## start

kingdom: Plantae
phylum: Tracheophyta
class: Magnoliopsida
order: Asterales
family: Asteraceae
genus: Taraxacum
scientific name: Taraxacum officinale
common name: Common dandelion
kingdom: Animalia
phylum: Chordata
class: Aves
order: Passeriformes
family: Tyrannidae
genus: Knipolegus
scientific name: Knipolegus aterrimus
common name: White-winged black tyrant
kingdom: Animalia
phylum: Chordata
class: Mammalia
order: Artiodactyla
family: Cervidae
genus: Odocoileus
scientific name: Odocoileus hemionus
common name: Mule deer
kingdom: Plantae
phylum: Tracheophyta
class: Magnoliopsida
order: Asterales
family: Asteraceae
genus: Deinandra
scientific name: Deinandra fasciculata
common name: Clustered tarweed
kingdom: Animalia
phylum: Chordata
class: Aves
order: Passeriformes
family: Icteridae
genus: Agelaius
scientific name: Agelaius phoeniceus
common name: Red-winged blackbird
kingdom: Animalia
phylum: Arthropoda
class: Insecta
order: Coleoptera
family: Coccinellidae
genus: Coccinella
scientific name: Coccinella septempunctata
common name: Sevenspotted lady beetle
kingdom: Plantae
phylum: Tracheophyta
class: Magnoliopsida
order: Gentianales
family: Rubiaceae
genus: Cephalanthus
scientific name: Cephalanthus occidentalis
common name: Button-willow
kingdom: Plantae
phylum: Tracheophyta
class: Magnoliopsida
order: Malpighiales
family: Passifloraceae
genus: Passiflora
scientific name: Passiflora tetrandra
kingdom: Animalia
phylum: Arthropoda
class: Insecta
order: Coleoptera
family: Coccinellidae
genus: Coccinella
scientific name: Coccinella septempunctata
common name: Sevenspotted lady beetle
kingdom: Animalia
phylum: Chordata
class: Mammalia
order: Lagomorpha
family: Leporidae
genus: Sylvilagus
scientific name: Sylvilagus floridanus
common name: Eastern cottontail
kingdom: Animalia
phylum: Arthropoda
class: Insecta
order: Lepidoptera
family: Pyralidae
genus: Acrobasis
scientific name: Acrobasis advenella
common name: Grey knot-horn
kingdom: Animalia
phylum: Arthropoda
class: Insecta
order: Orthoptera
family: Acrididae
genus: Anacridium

## end

- Aim: Copy out every classification line for all of the items above verbatim and in their original order, from the first "kingdom" line through the final "genus" line.

- Exercise response:
kingdom: Plantae
phylum: Tracheophyta
class: Magnoliopsida
order: Asterales
family: Asteraceae
genus: Taraxacum
scientific name: Taraxacum officinale
common name: Common dandelion
kingdom: Animalia
phylum: Chordata
class: Aves
order: Passeriformes
family: Tyrannidae
genus: Knipolegus
scientific name: Knipolegus aterrimus
common name: White-winged black tyrant
kingdom: Animalia
phylum: Chordata
class: Mammalia
order: Artiodactyla
family: Cervidae
genus: Odocoileus
scientific name: Odocoileus hemionus
common name: Mule deer
kingdom: Plantae
phylum: Tracheophyta
class: Magnoliopsida
order: Asterales
family: Asteraceae
genus: Deinandra
scientific name: Deinandra fasciculata
common name: Clustered tarweed
kingdom: Animalia
phylum: Chordata
class: Aves
order: Passeriformes
family: Icteridae
genus: Agelaius
scientific name: Agelaius phoeniceus
common name: Red-winged blackbird
kingdom: Animalia
phylum: Arthropoda
class: Insecta
order: Coleoptera
family: Coccinellidae
genus: Coccinella
scientific name: Coccinella septempunctata
common name: Sevenspotted lady beetle
kingdom: Plantae
phylum: Tracheophyta
class: Magnoliopsida
order: Gentianales
family: Rubiaceae
genus: Cephalanthus
scientific name: Cephalanthus occidentalis
common name: Button-willow
kingdom: Plantae
phylum: Tracheophyta
class: Magnoliopsida
order: Malpighiales
family: Passifloraceae
genus: Passiflora
scientific name: Passiflora tetrandra
kingdom: Animalia
phylum: Arthropoda
class: Insecta
order: Coleoptera
family: Coccinellidae
genus: Coccinella
scientific name: Coccinella septempunctata
common name: Sevenspotted lady beetle
kingdom: Animalia
phylum: Chordata
class: Mammalia
order: Lagomorpha
family: Leporidae
genus: Sylvilagus
scientific name: Sylvilagus floridanus
common name: Eastern cottontail
kingdom: Animalia
phylum: Arthropoda
class: Insecta
order: Lepidoptera
family: Pyralidae
genus: Acrobasis
scientific name: Acrobasis advenella
common name: Grey knot-horn
kingdom: Animalia
phylum: Arthropoda
class: Insecta
order: Orthoptera
family: Acrididae
genus: Anacridium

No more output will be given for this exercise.